John Sykes, new chairman of the Rock & Roll Hall of Fame, pledges diversity, populism

The Rock & Roll Hall of Fame will begin a new era on Jan. 1 with a new chairman, iHeartMedia President of entertainment enterprises John Sykes. He was selected by the board of directors of the Rock & Roll Hall of Fame Foundation to take the reins after being nominated by current chairman Jann Wenner, the 73-year-old longtime editor of Rolling Stone magazine who announced this week that he will step down from the organization he co-founded in 1983.

Sykes, part of the original management team at MTV and VH1 before he joined iHeartMedia, becomes just the third chairman of the Rock Hall, following in the footsteps of founding chairman Ahmet Ertegun, co-founder of Atlantic Records, and Wenner, who stepped into the unpaid post after Ertegun died in 2006.

"When they told me I had the job, I fell out of my chair," Sykes said by phone Wednesday, the day his appointment was announced. "I did not see this coming. I was shocked and elated. This is an incredible way to connect with my first love, music."

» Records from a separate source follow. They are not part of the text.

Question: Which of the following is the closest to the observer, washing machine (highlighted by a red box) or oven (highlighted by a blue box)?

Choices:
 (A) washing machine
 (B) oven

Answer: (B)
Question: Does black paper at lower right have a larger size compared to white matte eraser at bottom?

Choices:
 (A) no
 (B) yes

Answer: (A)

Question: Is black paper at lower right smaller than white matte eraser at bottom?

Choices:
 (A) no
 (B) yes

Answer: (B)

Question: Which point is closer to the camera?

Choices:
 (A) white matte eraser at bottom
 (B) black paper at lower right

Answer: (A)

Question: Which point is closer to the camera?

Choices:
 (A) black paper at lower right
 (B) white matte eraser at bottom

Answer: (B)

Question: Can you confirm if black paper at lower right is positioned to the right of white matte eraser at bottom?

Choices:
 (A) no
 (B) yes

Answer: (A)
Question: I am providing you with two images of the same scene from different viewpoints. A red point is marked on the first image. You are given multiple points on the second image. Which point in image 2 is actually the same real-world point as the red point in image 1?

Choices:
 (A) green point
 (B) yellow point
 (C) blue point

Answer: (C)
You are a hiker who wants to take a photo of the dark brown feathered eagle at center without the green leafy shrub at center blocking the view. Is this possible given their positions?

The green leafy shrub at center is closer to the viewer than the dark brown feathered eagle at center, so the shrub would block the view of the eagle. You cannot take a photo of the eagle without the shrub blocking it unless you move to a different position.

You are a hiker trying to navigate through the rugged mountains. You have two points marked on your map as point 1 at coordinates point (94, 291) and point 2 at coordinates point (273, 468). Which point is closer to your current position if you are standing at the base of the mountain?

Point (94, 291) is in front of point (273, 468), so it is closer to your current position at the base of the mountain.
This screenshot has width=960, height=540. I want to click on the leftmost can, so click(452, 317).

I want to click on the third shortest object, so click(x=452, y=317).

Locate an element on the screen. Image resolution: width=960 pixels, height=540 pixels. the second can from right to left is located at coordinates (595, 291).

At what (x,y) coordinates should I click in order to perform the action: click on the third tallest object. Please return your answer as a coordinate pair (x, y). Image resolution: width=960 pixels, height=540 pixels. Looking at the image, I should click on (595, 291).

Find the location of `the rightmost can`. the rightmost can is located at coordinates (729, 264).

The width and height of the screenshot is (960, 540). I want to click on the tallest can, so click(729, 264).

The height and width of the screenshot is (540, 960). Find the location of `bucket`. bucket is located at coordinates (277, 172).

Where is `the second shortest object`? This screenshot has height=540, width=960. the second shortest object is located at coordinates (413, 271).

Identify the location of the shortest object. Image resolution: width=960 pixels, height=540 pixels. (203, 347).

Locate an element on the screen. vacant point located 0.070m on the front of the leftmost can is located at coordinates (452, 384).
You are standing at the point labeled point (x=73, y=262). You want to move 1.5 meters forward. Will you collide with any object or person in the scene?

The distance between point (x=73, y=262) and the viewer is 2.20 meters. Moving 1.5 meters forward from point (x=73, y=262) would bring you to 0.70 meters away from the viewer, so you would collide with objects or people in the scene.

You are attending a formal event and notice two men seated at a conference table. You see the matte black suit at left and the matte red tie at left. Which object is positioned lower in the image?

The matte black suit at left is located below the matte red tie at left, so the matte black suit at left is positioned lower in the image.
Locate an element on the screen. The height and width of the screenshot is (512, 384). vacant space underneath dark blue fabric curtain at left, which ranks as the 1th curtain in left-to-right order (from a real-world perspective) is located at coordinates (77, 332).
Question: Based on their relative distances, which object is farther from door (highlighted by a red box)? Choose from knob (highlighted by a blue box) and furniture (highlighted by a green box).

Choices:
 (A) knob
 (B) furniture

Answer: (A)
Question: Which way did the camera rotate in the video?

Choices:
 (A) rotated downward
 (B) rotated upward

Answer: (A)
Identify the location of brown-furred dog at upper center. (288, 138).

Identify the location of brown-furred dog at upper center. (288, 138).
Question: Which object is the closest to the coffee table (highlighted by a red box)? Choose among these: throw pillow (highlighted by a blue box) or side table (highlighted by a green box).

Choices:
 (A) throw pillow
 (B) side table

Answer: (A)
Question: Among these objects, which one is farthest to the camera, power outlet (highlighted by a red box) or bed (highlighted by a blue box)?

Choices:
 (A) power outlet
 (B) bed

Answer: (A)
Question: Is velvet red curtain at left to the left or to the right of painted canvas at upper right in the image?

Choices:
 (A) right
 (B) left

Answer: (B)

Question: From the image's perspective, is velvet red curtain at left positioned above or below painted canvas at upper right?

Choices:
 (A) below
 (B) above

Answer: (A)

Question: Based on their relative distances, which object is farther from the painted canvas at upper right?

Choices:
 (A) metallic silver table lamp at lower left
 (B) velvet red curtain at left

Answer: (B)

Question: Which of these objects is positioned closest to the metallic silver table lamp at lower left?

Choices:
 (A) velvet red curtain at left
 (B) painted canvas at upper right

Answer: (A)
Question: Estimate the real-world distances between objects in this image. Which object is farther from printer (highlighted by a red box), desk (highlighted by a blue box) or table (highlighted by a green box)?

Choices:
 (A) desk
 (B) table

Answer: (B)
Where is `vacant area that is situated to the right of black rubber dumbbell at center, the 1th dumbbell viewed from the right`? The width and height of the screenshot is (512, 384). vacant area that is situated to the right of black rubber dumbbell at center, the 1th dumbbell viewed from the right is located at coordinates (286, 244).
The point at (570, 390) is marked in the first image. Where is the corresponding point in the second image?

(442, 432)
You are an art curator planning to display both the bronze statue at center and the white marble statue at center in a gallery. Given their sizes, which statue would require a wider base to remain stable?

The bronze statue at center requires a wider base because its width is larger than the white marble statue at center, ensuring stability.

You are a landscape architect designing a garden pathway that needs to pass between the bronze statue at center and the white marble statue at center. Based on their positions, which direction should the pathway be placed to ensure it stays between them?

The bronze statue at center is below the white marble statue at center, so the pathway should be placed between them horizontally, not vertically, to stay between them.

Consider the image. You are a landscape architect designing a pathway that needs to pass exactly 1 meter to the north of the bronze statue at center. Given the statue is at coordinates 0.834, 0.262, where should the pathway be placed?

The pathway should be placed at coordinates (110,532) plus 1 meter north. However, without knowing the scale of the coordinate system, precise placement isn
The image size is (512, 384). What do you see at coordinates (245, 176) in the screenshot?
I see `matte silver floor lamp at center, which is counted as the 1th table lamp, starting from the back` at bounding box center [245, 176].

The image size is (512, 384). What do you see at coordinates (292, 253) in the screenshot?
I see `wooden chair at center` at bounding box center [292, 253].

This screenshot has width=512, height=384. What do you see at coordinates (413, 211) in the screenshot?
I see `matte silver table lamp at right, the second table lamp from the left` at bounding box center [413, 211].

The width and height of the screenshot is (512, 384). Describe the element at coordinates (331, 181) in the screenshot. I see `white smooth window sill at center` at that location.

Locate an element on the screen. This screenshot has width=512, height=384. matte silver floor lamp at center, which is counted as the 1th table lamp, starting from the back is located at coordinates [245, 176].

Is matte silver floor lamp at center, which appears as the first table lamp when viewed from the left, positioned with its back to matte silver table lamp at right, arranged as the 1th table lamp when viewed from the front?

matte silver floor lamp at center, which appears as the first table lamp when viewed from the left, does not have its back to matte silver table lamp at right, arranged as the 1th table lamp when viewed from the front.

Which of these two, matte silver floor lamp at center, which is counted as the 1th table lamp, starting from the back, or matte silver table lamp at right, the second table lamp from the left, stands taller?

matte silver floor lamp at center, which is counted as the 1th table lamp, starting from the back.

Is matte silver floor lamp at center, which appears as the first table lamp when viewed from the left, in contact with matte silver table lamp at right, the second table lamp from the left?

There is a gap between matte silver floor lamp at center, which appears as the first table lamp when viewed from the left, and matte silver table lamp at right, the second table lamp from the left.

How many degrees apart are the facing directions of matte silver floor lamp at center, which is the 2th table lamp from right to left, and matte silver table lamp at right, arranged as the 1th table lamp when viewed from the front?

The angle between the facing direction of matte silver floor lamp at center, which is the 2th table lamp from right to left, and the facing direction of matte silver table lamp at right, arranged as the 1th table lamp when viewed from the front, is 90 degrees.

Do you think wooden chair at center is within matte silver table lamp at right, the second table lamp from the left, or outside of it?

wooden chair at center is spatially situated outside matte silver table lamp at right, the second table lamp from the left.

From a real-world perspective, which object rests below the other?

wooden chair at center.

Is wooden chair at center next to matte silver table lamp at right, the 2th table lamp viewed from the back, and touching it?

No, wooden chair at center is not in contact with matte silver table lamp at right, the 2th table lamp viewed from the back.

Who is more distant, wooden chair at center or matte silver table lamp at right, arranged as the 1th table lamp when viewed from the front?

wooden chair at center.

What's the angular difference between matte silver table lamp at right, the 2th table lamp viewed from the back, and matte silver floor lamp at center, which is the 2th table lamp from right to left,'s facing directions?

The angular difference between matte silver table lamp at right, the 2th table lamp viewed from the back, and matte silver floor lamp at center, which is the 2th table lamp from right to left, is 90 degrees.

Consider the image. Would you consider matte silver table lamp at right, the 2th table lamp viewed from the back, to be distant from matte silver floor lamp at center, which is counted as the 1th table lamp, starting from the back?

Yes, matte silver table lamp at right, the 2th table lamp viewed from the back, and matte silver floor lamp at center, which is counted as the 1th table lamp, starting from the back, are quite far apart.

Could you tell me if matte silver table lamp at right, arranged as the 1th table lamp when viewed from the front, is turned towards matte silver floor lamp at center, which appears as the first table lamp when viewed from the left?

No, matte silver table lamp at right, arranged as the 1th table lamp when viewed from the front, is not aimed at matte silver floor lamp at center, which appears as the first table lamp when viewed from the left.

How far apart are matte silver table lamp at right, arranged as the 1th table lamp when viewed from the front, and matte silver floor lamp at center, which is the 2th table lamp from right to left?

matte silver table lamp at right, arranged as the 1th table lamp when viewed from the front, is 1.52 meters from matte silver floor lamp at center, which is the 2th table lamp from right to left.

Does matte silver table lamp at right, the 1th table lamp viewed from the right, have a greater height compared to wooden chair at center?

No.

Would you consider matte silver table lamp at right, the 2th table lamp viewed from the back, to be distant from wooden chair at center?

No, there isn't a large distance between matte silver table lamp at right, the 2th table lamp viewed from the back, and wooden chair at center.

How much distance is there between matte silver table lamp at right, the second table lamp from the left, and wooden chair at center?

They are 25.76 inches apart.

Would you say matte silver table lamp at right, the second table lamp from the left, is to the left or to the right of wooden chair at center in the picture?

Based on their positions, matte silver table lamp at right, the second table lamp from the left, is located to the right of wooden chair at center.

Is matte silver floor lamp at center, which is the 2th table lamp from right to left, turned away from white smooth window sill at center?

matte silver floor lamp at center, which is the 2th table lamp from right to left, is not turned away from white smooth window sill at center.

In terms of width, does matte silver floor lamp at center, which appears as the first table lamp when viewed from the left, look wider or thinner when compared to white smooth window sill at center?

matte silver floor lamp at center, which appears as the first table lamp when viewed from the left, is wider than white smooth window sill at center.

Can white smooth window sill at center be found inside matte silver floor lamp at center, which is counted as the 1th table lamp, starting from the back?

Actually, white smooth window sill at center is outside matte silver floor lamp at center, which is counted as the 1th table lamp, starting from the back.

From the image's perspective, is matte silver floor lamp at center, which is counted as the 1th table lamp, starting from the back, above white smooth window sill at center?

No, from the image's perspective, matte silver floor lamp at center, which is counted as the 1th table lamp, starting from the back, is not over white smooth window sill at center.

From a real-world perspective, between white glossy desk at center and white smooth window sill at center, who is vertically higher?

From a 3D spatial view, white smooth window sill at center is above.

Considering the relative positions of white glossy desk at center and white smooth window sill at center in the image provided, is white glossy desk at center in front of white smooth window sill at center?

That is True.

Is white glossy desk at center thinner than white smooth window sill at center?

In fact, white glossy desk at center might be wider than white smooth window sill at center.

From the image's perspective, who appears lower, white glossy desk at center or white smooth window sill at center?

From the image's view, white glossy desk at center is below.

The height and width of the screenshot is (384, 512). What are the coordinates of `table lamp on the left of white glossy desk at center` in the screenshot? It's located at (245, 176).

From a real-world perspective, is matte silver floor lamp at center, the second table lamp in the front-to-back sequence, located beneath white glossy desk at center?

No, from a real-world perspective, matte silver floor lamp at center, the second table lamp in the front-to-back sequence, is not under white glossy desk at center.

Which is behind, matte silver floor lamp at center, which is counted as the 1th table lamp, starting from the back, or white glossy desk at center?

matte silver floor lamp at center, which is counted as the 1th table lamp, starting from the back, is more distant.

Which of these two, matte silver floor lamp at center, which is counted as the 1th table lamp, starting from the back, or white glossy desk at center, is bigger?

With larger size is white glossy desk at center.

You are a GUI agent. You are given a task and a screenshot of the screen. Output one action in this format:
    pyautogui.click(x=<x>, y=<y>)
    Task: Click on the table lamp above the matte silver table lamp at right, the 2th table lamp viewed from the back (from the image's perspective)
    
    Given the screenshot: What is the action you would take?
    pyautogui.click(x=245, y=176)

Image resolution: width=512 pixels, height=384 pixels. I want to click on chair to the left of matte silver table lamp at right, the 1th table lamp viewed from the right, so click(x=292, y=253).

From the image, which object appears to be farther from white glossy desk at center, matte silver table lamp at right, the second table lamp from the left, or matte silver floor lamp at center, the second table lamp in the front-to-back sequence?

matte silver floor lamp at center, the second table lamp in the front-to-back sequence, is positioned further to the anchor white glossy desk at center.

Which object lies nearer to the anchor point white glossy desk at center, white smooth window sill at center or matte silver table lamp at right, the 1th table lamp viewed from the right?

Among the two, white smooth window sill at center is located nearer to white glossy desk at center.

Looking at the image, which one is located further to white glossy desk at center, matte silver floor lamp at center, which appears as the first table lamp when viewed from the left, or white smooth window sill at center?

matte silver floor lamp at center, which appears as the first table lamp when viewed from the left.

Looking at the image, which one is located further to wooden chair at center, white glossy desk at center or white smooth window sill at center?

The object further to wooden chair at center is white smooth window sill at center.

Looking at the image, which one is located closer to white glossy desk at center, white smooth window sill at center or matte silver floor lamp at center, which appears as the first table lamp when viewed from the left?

Sykes, 64, takes over at an auspicious time for the institution that was created in 1983, held its first induction ceremony in 1986 at the Waldorf Astoria Hotel in New York and opened the physical museum in 1995 in Cleveland, where some 13 million people have visited since that opening.

Sykes said "the most important mandate" he's taking into the job is a reshaping of the board to better reflect the diversity of the general population, meaning he'll be actively recruiting more women and people of color. The organization has taken hits over time for catering to white male musicians, and by extension, music fans.

"Like any good institution," Sykes said, "we must constantly reinvent, otherwise we'll be left behind. We have to rebuild our board in a way that reflects and speaks to the artists that are now eligible for induction. That means more women and more people of color."